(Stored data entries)

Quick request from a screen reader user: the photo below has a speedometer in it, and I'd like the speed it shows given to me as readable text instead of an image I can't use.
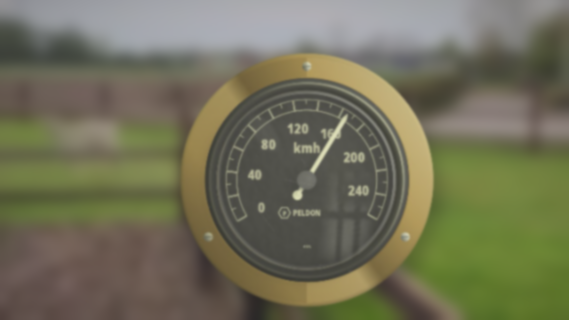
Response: 165 km/h
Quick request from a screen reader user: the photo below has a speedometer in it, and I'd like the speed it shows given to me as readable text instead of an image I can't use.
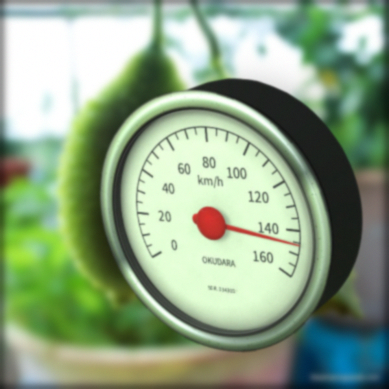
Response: 145 km/h
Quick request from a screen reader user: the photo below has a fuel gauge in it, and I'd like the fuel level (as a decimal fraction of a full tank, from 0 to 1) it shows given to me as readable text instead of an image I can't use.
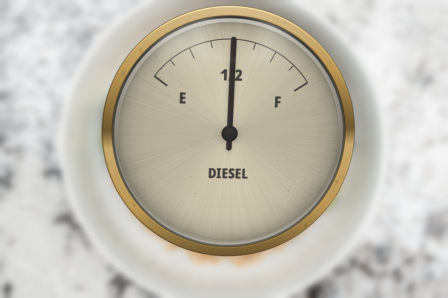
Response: 0.5
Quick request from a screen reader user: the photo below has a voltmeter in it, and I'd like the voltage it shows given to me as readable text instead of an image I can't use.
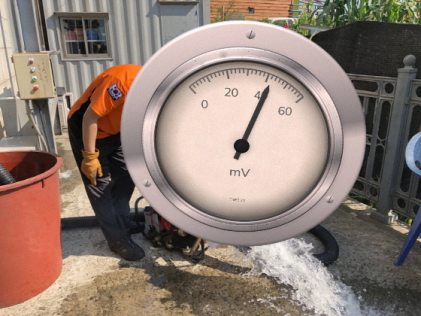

§ **Job item**:
Reproduce the data above verbatim, from the first line to the last, omitting the pictures.

§ **Result**:
Quick request from a screen reader user: the photo below has a speedometer in it, and I'd like the speed it shows given to me as readable text instead of an image I can't use.
Response: 165 km/h
Quick request from a screen reader user: the photo below has a speedometer in it, and I'd like the speed it shows given to me as readable text instead of an image I can't use.
Response: 145 km/h
Quick request from a screen reader user: the photo below has a fuel gauge in it, and I'd like the fuel level (as a decimal fraction of a full tank, from 0 to 1) it shows given to me as readable text instead of an image I can't use.
Response: 0.5
Quick request from a screen reader user: the photo below has a voltmeter in it, and I'd like the voltage it shows given to me as readable text instead of an image I can't use.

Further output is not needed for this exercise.